Lost in thought, I peer out into the living room, even though I told myself I’d just go back to bed and stop looking for Mikhail. He’s not here. Maybe he’s in his office. Or the pool. Or anywhere else—this place is literally massive. There’s a chance we’d miss each other if I went looking for him.

God—when did I become so clingy? I can’t be like that. What would he think of me then? I’d drive him away, just like I drove away my father. The more I asked for him when I was little, the more he started working late. What if I do the same thing to my marriage?

I shake my head, the wood under my feet creaking with each step, the sound of Victoria brushing shoes fading in the background.

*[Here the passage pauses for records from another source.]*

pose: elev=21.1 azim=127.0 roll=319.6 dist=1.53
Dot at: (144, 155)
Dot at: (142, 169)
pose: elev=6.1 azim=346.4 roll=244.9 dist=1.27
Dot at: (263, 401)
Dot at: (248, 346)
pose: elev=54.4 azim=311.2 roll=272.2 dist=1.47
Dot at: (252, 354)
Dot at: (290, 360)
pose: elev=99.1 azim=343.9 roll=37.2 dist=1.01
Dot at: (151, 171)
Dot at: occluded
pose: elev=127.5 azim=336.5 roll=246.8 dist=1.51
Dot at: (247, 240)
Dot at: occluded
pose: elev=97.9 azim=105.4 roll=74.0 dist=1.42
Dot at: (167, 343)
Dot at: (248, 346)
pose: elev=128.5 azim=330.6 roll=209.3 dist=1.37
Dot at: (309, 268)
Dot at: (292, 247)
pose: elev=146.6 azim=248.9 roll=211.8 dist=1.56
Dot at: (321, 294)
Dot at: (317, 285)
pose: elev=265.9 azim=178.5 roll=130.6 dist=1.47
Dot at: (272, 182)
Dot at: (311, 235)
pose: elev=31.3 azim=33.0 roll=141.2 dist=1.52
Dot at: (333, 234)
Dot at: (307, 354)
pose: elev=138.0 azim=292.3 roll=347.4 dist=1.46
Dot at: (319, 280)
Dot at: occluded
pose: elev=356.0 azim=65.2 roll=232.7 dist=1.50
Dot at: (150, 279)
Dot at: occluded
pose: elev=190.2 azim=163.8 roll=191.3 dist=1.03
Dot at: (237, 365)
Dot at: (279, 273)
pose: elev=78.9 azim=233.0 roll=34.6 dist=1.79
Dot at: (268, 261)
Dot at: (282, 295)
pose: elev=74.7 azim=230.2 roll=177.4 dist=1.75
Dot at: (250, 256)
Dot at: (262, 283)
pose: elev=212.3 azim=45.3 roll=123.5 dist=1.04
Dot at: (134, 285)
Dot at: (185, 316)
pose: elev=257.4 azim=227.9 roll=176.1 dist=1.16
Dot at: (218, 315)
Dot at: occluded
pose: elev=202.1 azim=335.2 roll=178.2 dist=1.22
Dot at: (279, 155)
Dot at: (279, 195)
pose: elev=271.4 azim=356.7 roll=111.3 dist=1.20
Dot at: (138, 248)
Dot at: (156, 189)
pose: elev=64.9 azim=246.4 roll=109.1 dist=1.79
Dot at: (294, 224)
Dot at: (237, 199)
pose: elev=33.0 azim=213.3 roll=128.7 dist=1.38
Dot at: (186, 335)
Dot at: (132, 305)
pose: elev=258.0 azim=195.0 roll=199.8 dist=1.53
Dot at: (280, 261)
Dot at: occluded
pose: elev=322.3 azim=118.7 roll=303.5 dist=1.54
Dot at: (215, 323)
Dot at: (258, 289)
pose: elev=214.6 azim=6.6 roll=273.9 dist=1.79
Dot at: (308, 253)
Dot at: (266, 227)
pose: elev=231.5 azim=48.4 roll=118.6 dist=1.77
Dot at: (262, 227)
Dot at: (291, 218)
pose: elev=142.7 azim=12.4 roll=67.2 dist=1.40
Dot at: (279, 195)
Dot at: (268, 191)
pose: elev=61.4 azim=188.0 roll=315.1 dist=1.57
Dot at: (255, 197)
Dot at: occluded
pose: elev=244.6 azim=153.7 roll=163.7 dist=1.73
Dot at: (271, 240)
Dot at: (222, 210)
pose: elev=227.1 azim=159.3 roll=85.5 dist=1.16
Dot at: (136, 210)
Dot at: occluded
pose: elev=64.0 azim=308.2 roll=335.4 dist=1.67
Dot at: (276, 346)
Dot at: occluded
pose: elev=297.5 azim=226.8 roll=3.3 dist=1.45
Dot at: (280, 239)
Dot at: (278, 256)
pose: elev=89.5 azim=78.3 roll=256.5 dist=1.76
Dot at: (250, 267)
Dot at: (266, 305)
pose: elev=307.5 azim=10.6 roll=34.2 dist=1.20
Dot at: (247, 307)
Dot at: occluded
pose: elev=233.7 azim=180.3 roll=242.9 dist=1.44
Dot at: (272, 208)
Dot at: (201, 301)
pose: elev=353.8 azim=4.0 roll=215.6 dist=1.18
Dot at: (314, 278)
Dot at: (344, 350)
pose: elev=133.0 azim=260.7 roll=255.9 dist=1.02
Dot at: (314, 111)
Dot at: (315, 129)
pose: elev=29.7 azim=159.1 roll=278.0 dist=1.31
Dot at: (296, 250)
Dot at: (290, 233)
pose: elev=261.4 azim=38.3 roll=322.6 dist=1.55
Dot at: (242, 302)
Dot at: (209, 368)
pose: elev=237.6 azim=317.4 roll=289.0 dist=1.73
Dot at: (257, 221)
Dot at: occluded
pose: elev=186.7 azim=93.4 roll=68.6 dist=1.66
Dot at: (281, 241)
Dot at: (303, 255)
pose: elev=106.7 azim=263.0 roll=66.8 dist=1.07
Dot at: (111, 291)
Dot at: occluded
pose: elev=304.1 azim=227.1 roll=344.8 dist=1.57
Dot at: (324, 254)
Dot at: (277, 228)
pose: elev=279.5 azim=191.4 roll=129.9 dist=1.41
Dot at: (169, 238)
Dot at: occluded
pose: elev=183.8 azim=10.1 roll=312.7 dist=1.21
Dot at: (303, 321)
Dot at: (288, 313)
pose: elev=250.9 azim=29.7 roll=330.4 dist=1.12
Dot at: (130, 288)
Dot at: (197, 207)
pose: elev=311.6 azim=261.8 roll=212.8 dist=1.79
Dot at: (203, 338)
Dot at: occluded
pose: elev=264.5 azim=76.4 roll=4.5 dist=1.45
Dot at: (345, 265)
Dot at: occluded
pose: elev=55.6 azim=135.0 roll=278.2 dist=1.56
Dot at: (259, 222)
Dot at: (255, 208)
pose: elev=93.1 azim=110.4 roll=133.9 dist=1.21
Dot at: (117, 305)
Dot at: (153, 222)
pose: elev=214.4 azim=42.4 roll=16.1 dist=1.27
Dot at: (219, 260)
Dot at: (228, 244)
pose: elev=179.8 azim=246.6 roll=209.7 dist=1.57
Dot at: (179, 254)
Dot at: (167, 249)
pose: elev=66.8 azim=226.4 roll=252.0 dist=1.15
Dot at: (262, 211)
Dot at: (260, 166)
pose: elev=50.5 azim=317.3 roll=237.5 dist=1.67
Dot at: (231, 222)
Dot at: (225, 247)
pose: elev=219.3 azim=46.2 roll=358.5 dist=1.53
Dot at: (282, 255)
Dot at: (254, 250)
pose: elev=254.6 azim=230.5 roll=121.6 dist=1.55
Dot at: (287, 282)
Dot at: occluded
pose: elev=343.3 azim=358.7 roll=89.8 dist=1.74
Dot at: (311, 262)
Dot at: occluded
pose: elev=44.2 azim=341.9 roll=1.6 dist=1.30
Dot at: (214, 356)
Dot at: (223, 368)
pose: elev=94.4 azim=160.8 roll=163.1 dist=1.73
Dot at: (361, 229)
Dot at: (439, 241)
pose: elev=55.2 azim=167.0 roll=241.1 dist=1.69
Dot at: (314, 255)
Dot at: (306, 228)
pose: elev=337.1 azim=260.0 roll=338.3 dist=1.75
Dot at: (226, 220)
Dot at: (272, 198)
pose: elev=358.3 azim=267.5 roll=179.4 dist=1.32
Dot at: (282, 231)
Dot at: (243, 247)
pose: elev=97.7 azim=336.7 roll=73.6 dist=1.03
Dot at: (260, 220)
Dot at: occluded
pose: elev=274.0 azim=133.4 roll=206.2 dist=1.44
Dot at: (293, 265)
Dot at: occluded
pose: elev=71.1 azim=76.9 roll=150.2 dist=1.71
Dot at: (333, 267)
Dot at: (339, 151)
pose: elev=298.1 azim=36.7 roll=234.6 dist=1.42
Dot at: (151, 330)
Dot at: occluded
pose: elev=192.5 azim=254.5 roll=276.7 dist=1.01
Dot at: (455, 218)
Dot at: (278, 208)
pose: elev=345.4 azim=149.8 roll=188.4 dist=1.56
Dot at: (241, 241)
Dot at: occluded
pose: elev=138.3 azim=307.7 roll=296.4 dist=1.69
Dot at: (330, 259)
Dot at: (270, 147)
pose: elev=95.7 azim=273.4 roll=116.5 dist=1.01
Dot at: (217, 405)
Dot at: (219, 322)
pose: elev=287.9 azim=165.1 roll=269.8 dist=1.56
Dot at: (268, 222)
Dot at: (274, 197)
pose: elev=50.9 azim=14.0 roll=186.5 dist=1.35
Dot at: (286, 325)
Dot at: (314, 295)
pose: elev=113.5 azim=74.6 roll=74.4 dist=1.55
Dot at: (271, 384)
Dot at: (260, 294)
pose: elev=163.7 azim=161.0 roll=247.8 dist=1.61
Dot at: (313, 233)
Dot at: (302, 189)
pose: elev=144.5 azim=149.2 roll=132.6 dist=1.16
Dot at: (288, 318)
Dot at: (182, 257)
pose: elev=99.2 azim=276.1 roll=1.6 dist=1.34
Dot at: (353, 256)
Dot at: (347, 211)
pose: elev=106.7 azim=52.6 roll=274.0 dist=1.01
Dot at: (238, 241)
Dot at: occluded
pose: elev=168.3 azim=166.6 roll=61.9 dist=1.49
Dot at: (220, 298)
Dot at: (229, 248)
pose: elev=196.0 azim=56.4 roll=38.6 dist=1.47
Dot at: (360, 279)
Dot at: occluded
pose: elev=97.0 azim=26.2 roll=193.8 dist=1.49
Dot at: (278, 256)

The moon is out tonight, casting shadows around the windows and chasing me as I walk back upstairs. This behemoth house can be eerily quiet with just us four and the staff in it, especially at this hour, when everyone else is sleeping. Where did my husband disappear to all of a sudden?

Just as I finish forming the question in my mind, a low whistle threads between my heartbeats, long and dragged across the hallway, stopping me in my tracks. I don’t turn immediately, but I smile. Because, like always, I didn’t have to find him. He found me.

Mikhail

I lean against my desk, my arms crossed at my chest and my eyes on the door. Like a moth to a flame, I pull my wife into my office with nothing but the low whistle she recognizes too well. It’s how I used to haunt her. Of course she remembers.